He said a large proportion of the City’s population still “lived in material income deprivation”. “The extremely high levels of income inequality are indeed a cause for concern. Our partnership with provincial and national government departments, civil society and business will continue as we scale up our poverty alleviation programmes.”
The redevelopment of Soweto was probably the “microcosm of the work undertaken”. He announced that the state-of-the-art Soweto Theatre would be opened in “a few weeks. Soweto is the place to be – it has status.”
However, he cautioned against resting on laurels. “As we celebrate the progress we have made, we should not become complacent. Our progress should instead inspire us to lift the bar and become even more diligent and focused in addressing the complex challenges that face us.”

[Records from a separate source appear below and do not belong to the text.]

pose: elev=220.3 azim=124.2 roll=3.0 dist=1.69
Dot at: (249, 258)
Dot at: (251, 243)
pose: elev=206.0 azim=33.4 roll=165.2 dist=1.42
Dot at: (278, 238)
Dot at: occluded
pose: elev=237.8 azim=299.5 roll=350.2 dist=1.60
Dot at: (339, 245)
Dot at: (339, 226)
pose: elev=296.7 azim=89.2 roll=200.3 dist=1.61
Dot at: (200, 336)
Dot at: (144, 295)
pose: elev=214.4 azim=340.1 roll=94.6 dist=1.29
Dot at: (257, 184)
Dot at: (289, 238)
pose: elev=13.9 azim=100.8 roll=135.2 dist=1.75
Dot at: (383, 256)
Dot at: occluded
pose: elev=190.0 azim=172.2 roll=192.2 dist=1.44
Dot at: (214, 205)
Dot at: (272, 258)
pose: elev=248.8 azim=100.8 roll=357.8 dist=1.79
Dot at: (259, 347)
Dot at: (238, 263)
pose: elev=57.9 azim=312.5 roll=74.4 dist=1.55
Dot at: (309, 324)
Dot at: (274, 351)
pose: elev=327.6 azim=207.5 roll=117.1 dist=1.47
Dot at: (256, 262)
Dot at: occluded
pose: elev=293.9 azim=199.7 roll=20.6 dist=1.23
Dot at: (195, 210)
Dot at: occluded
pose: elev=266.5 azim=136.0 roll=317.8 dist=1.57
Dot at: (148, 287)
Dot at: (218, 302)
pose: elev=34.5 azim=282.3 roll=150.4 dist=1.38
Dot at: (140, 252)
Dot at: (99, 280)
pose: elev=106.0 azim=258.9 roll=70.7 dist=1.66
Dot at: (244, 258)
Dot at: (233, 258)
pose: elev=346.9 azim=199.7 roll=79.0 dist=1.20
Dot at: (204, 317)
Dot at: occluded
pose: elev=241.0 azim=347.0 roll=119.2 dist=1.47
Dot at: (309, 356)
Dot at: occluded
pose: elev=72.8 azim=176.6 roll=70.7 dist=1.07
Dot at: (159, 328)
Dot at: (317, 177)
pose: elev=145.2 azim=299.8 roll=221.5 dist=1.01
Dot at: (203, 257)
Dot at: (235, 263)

He said billing and customer services remained one of the City’s top priorities as it tried to regain the trust and confidence of its residents. The billing roadmap was designed to improve the quality of customers’ interaction with the City.
Joburg had also made steady progress in improving customer interface, strengthening revenue collection and restoring confidence in the integrity of its billing system.
He said the council had approved “a high level institutional design to give effect to Joburg 2040”. Since its adoption, a City manager and new senior management had been appointed to enhance the City’s financial health and sustainability, administrative processes and accountability as well as the delivery of services.
The City would implement waste separation at source projects across the municipality. “We are convinced that if we mobilise communities to sort waste at a household level, this will go a long way in waste reduction and the creation of a clean city.”
Tau said the municipality had a score of flagship projects that would be spearheaded in the next financial year.